Fecha Publicación: 29/10/2015

Por mucho que la especie humana haya progresado en la escala de racionalidad, por largos que hayan sido sus períodos formativos, siempre queda un amplio rincón para la magia, o a lo menos el pensamiento mágico, que se le parece, es como un remanente de la manera infantil de pensar, creer que la realidad se puede cambiar con la sola voluntad del pensamiento, esperar soluciones por el solo enunciado sólido y convencido de los argumentos.

Hay datos denominados duros, los que emergen de las estadísticas, de cuya dureza se puede tener resguardos, pero por lo pronto, ante la imposibilidad de algo mejor, algo indica. La última encuesta Cadem reveló que un 77% de los consultados estuvo de acuerdo con que Chile necesita una nueva Constitución, no solamente eso, sino que además el 61% considera este cambio es muy o bastante prioritario para el país, lo que representa un aumento de esa tendencia en 10 puntos más que la última semana.
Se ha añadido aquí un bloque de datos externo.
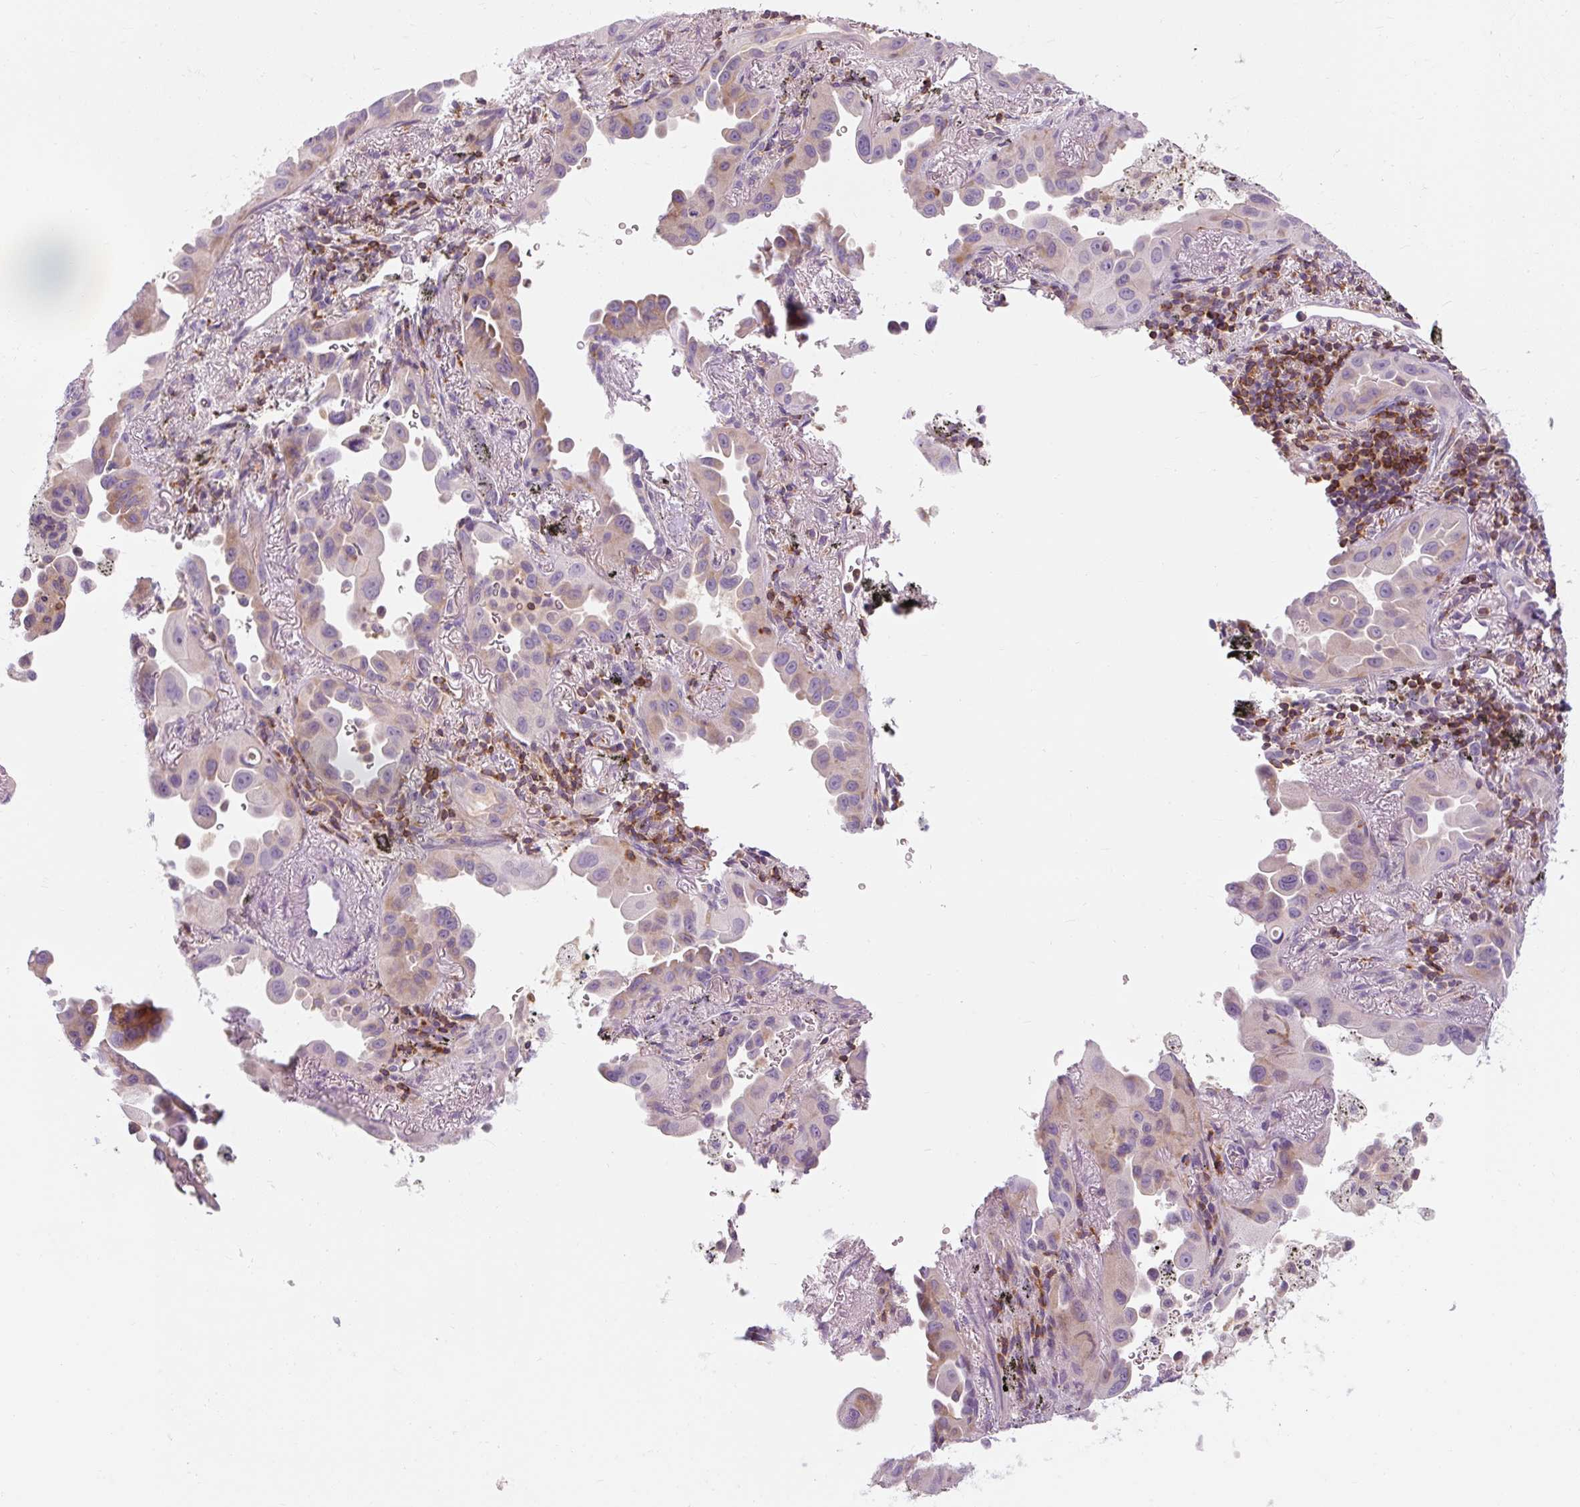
{"staining": {"intensity": "weak", "quantity": "<25%", "location": "cytoplasmic/membranous"}, "tissue": "lung cancer", "cell_type": "Tumor cells", "image_type": "cancer", "snomed": [{"axis": "morphology", "description": "Adenocarcinoma, NOS"}, {"axis": "topography", "description": "Lung"}], "caption": "Tumor cells show no significant protein positivity in adenocarcinoma (lung).", "gene": "TIGD2", "patient": {"sex": "male", "age": 68}}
Ligeramente mayoritaria es la opinión que este cambio consiste en hacer solo modificaciones (54%), con un más radical grupo (37%) que opina que hay que cambiarla por completo, casi en empate los que se inclinan por dejar su redacción al Congreso, Gobierno y los que desean que se haga cargo una Asamblea Constituyente.

Se ha decidido abrir una caja de Pandora, lo cual en este caso puede ser un proceso de sanación, dejar sobre la mesa todo lo que hay, sin medias tintas, transparentar a través del conocimiento que lo que existe en la actual Constitución, de que se trata realmente, si su enunciado deja claro que todos los ciudadanos son iguales, si no hay duda alguna que las oportunidades están allí para todos, que no hay enclaves para sectores de cualquier orden que vean en la carta fundamental un apertura que no existe para los demás.

Es un trabajo que requiere conocimiento cabal, comprensión y sobre todo compromiso sostenido. No se trata de escuchar relatos y votar al bulto en algunos instantes y retirarse con la satisfacción del deber cumplido. Tiene que existir un tiempo de enseñanza, un tiempo de reflexión, un plazo prudente para optar, con base en hechos objetivos, ajeno a los dictámenes o a los instintos, es este un ejercicio en el cual se pondrán en frente la razón y las vísceras.

Efectivamente, sin real razón plausible, un 69% de los consultados en la encuesta considera que la nueva Constitución permitirá superar los problemas que hoy tiene el país, un 68% que hará de Chile un país más justo y con menos desigualdades, un 63% que permitirá que Chile sea un país desarrollado, un 61% que mejorará la confianza en las instituciones, un 58% que permitirá resolver la crisis del sistema político, y un 57% que mejorará su calidad de vida y la de su familia.

Una mirada desapasionada a las cifras expuestas, permite concluir que aquí mucho de deseo, es verdad que la Constitución es una hoja de ruta que bien formulada se transforma en un instrumento para el mejoramiento de la sociedad que la adopta, pero los cambios van más allá e incorporan muchas otras variables imposibles de modificar solo con la fuerza de la letra escrita.

Las instituciones, los actores políticos, las figuras de autoridad, han estados sometidos a prueba y han salido de esos procesos de evaluación en condiciones insatisfactorias, los cambios que deben adoptar, la recuperación de la confianza y el respeto de la ciudadanía difícilmente podrían ser el producto de la mejor de las constituciones, a pesar que en el fondo de la caja de Pandora quede revoloteando la esperanza.